= PAGE TEXT =
┄┄┄┄┄┄┄┄┄┄
About the Bean Beetle
Both the adults and larvae of this species will cause major crop damage to beans. They feed on both the leaves and bean pods . In heavy infestations, the tissue between the leaf veins may be completely skeletonized.
Adult bean beetles are pale yellow to copper colored with 16 black spots on their outer wings. They are sometimes mistaken for a lady bug. Adults lay egg clusters in early summer, the yellow eggs will appear on the underside of the leaves.
As the eggs hatch yellow larvae covered with black-tipped spines emerge and commence devouring plants. The larval stages are responsible for the greatest damage to bean crops. They feed on the underside of the leaves for four to five weeks before they pupate. Adult beetles emerge within a week.
The dog days of summer is when they wreak their greatest damage. All life stages of the Mexican bean beetle can be found simultaneously during the hot summer months. Check the undersides of foliage for eggs, larvae, pupae, and adult beetles. The loss of leaf tissue due to their heavy feeding, will leave a skeletonized leaf with just the veins remaining.
Prevention and Control
1. Planting bean crops early in the season or late, and choosing quickly maturing varieties can help reduce damage from Mexican Bean Beetles.
2. Choose resistant varieties if you have had a problem with Mexican bean beetles in the past. Some varieties are more resistant than others, pole beans are generally more resistant than bush beans.
These beetles are less of a problem in Lima beans but appear to adore certain types of snap beans and wax beans. Soy beans work well as a trap crop.
3. Pyrethin is effective, but must be reapplied on a regular basis as it breaks down in sunlight quickly.
4. Remove and destroy any bean plants that are heavily damaged and infested to prevent regeneration of the species. Remove plant debris from the garden at the end of the season if they have been a problem as well to reduce overwintering sites for the adult bean beetles.
5. Hand picking of adult beetles and larvae is somewhat effective in light infestations. It is also important to crush any egg clusters you come across on the underside of the leaves. In severe infestations these methods are not particularly effective.
6. Cultivate the soil around bean plants before and after planting to destroy eggs and larvae.
7. Removal of old crop debris and surface trash to deprive over wintering beetles protective cover.
8. Inter-plant Garlic, Rosemary, Petunias or Marigolds amongst your beans, all are known to deter the bean beetle.
9. Neem Oil and Beauveria bassiana are organic pesticides effective against this pest. Horticultural oil or insecticidal soap can help to control the larvae.
Beauveria bassiana is a naturally occurring fungus that acts as a parasite on various insect species, bean beetles being one of these.
┄┄┄┄┄┄┄┄┄┄
= QUESTIONS TO ANSWER =
A: Rewrite the bean beetle text from "As the eggs" to "the veins remaining.", putting "six weeks" in place of "five weeks".
B: According to the bean beetle text, how many black spots do adult bean beetles have on their outer wings?
┄┄┄┄┄┄┄┄┄┄
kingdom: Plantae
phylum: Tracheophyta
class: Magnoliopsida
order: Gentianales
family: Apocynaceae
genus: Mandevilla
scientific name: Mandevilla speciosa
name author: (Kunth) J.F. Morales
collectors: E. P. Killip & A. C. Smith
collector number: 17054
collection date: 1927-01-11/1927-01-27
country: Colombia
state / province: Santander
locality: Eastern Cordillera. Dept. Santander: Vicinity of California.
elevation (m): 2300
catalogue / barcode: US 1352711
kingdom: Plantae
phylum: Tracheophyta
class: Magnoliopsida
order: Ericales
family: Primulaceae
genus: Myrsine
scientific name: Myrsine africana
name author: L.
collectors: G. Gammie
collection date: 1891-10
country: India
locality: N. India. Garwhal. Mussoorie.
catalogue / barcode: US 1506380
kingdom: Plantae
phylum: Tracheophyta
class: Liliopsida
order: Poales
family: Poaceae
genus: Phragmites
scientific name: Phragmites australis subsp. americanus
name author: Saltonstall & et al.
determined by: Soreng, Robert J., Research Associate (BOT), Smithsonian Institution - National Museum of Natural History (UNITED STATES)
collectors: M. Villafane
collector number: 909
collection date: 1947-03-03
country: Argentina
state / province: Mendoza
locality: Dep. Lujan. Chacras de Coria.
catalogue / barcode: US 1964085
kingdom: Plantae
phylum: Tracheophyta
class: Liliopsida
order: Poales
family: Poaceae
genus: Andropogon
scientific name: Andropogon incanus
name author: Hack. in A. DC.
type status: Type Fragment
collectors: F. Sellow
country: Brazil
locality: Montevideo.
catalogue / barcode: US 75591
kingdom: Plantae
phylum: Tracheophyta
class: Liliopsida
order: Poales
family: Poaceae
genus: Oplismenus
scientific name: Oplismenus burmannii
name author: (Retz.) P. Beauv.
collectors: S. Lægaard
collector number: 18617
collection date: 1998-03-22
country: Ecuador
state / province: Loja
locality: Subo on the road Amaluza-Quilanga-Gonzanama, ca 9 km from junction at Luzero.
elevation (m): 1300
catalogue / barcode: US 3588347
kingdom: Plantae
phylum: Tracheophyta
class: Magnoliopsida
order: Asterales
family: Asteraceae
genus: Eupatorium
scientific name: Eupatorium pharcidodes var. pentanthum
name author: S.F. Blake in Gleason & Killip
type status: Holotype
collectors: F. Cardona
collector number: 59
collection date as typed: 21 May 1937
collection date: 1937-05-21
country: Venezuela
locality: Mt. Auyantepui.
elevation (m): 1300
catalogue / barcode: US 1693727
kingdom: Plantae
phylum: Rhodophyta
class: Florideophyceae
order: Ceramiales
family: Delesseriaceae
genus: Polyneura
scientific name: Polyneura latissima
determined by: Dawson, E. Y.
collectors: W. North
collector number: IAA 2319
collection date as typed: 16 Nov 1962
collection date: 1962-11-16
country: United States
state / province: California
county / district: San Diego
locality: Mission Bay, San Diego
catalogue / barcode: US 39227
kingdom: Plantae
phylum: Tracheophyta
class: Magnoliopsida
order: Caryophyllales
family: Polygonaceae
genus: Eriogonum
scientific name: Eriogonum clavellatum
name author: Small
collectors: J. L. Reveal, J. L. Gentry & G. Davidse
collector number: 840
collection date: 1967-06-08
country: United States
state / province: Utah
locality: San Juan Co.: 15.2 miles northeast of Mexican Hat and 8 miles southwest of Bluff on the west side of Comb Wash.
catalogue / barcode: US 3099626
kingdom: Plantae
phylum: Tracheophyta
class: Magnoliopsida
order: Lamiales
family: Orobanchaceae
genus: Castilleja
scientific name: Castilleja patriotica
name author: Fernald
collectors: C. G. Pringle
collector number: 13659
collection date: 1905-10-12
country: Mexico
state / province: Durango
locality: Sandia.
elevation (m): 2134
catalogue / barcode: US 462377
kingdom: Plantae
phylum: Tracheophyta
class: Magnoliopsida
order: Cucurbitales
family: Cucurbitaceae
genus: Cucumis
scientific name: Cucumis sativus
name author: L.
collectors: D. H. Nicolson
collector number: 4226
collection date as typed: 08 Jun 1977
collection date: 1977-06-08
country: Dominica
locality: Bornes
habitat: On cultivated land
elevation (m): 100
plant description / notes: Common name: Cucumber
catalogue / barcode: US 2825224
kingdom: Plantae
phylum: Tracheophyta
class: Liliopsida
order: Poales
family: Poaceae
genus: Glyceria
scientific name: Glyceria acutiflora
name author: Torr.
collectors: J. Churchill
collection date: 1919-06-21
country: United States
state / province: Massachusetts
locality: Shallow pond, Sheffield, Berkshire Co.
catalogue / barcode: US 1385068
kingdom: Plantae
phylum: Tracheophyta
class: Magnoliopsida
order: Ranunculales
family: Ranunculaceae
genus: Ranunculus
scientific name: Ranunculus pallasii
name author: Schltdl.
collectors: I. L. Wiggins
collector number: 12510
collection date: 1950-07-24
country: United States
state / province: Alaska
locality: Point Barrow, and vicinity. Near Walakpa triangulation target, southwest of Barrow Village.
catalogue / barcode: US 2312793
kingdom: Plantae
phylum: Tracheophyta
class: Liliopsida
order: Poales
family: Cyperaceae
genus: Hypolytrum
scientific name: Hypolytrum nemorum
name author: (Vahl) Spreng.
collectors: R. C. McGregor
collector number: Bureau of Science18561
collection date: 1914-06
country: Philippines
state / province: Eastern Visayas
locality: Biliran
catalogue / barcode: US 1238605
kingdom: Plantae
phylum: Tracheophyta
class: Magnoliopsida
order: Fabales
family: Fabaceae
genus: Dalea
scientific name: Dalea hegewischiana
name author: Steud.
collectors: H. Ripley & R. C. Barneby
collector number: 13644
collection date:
┄┄┄┄┄┄┄┄┄┄
= RESULTS FOR THE EXERCISE =
A:
As the eggs hatch yellow larvae covered with black-tipped spines emerge and commence devouring plants. The larval stages are responsible for the greatest damage to bean crops. They feed on the underside of the leaves for four to six weeks before they pupate. Adult beetles emerge within a week.
The dog days of summer is when they wreak their greatest damage. All life stages of the Mexican bean beetle can be found simultaneously during the hot summer months. Check the undersides of foliage for eggs, larvae, pupae, and adult beetles. The loss of leaf tissue due to their heavy feeding, will leave a skeletonized leaf with just the veins remaining.

B: 16